Required action>
Copy the lines below exactly, starting at the one with "Автошина Ikon Tyres" and ending at the one with "SON EKLENEN YAYINLAR", and leave out any picture.

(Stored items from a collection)
==================================================

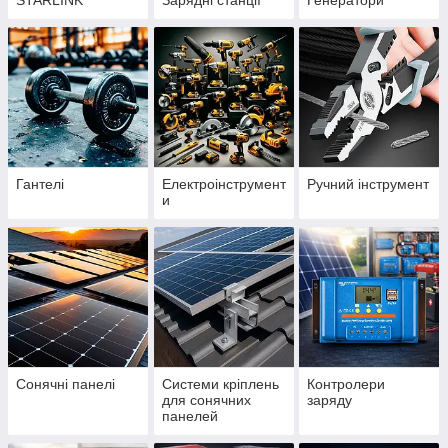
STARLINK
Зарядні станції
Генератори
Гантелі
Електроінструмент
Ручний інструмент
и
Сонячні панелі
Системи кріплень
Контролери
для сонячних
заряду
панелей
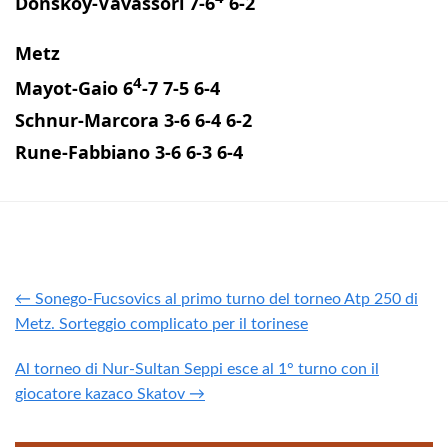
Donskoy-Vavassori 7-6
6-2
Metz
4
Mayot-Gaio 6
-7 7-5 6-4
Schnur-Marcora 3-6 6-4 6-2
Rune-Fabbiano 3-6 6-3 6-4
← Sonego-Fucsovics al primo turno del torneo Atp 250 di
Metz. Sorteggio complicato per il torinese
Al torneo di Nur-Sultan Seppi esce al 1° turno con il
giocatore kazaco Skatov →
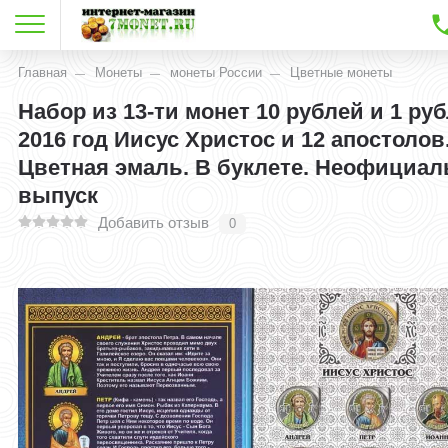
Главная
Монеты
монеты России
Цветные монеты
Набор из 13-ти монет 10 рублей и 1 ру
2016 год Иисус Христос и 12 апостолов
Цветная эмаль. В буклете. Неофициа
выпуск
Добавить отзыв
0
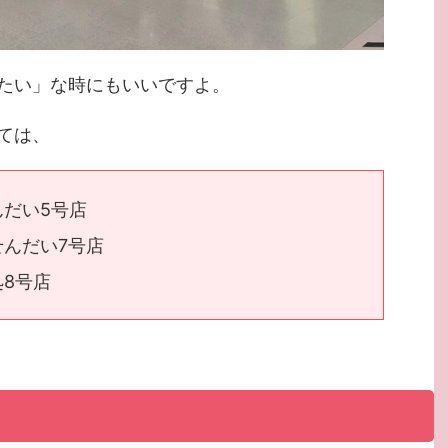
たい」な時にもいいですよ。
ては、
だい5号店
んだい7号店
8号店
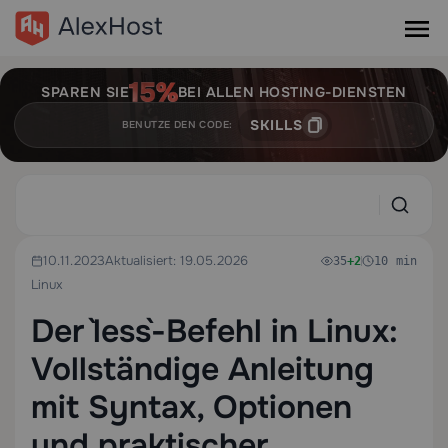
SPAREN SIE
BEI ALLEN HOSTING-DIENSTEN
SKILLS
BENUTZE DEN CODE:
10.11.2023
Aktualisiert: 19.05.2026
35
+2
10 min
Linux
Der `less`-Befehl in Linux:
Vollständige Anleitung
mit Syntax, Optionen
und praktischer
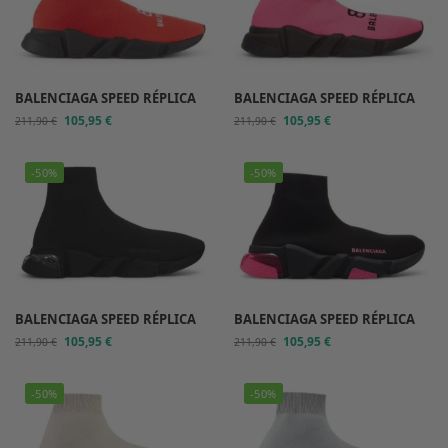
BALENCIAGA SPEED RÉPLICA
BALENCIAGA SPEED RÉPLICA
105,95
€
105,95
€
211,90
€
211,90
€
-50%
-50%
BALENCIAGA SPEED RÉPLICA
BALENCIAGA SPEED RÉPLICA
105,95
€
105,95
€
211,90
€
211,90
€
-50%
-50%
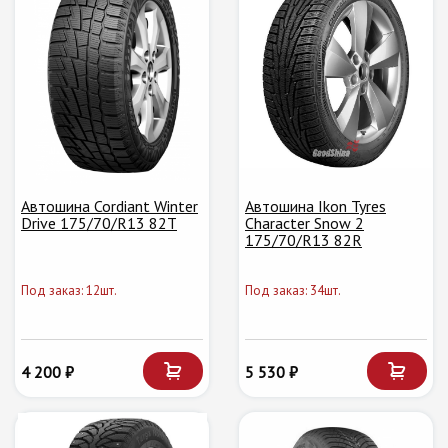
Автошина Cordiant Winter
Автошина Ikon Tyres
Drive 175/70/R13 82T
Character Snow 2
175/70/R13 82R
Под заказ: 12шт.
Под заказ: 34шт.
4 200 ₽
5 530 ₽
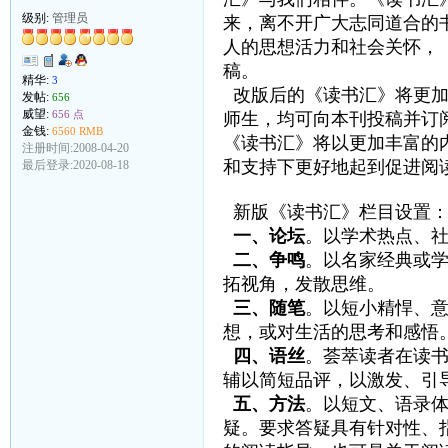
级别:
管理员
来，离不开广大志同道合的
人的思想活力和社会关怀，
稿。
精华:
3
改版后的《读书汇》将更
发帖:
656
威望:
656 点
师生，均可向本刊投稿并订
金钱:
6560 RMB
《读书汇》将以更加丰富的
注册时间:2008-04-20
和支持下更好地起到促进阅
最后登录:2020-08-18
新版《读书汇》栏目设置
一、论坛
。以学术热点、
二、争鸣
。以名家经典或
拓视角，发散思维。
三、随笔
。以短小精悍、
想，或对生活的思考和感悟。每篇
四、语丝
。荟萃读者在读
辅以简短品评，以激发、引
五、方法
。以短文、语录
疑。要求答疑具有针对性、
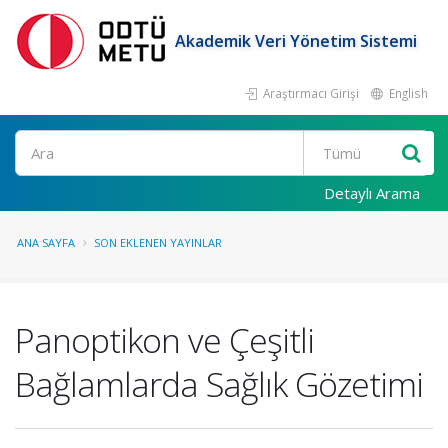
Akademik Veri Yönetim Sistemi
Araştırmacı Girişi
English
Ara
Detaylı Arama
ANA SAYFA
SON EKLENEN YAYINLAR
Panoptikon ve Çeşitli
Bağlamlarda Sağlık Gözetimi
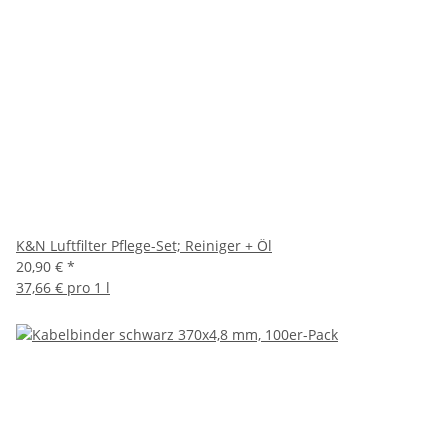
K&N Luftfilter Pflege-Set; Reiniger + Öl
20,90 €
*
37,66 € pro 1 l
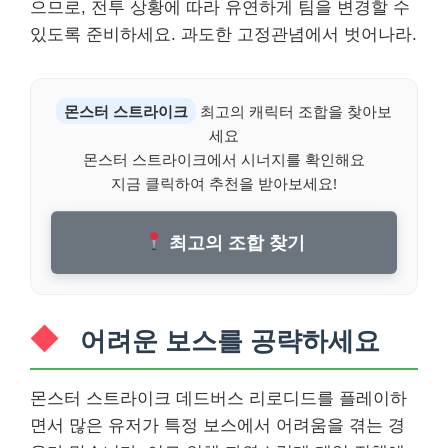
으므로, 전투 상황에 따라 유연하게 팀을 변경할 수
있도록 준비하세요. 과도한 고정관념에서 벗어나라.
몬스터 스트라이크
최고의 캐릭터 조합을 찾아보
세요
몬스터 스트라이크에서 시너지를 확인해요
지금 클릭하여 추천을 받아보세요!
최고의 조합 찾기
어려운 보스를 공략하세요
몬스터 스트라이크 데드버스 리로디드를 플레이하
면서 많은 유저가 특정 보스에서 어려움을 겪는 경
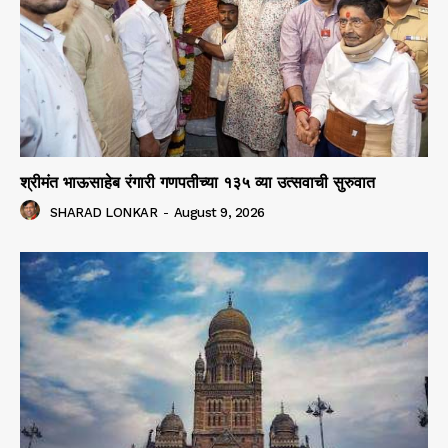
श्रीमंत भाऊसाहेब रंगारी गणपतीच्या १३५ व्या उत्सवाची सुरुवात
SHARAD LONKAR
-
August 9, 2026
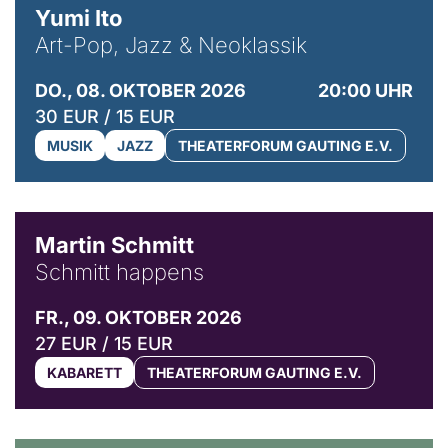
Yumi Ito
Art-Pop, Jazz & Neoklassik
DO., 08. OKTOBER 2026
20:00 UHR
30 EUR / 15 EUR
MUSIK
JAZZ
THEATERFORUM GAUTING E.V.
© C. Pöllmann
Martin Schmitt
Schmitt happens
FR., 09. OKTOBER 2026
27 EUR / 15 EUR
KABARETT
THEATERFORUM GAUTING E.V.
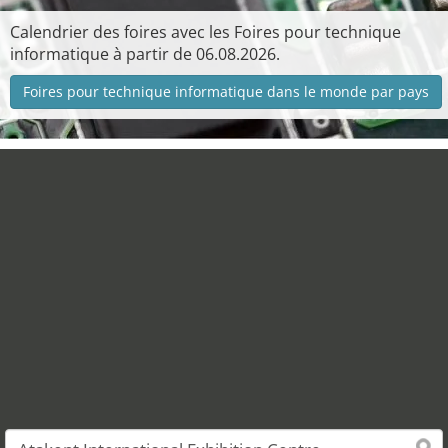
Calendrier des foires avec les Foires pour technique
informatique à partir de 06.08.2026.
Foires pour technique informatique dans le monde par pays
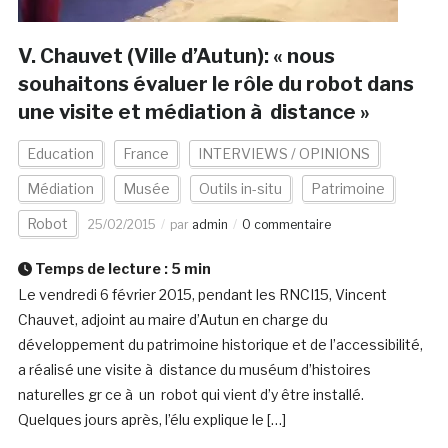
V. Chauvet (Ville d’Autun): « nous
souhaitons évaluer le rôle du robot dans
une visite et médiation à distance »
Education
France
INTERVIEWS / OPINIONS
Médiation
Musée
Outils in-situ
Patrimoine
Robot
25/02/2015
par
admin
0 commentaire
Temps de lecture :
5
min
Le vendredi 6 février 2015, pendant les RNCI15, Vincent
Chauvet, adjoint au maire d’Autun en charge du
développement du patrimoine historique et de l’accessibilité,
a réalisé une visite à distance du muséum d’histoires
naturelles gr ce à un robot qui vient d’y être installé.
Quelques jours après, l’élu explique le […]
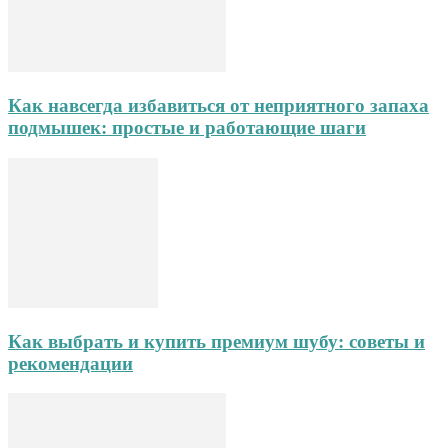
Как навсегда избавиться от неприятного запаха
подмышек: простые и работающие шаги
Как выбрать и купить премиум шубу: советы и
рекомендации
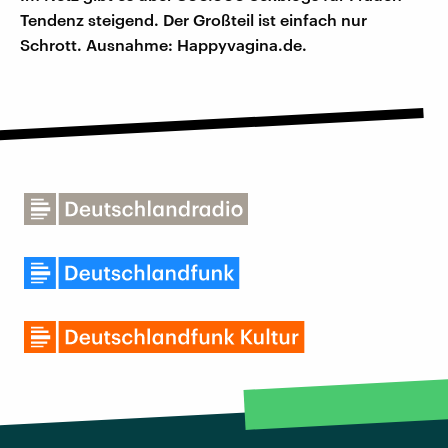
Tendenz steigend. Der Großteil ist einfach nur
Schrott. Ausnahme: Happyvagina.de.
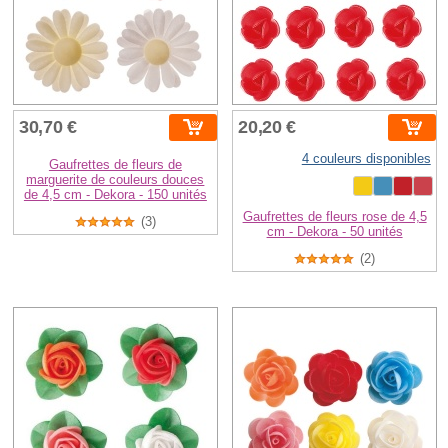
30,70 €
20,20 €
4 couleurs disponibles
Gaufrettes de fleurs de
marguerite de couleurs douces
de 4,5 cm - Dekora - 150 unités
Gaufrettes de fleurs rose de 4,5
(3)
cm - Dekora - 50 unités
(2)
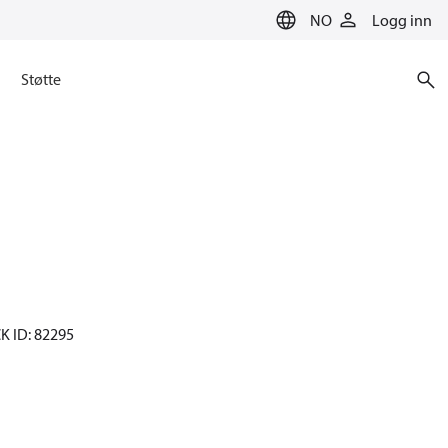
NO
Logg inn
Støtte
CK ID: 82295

==================================================

The completed task>
Автошина Ikon Tyres
Drive 175/70/R13 82T
Character Snow 2
175/70/R13 82R
Под заказ: 12шт.
Под заказ: 34шт.
4 200 ₽
5 530 ₽
级别:
管理员
来，离不开广大志同道合的
人的思想活力和社会关怀，
稿。
精华:
3
改版后的《读书汇》将更
发帖:
656
威望:
656 点
师生，均可向本刊投稿并订
金钱:
6560 RMB
《读书汇》将以更加丰富的
注册时间:2008-04-20
和支持下更好地起到促进阅
最后登录:2020-08-18
新版《读书汇》栏目设置
一、论坛
。以学术热点、
二、争鸣
。以名家经典或
拓视角，发散思维。
三、随笔
。以短小精悍、
想，或对生活的思考和感悟。每篇
四、语丝
。荟萃读者在读
辅以简短品评，以激发、引
五、方法
。以短文、语录
疑。要求答疑具有针对性、
Akademik Veri Yönetim Sistemi
Araştırmacı Girişi
English
Ara
Detaylı Arama
ANA SAYFA
SON EKLENEN YAYINLAR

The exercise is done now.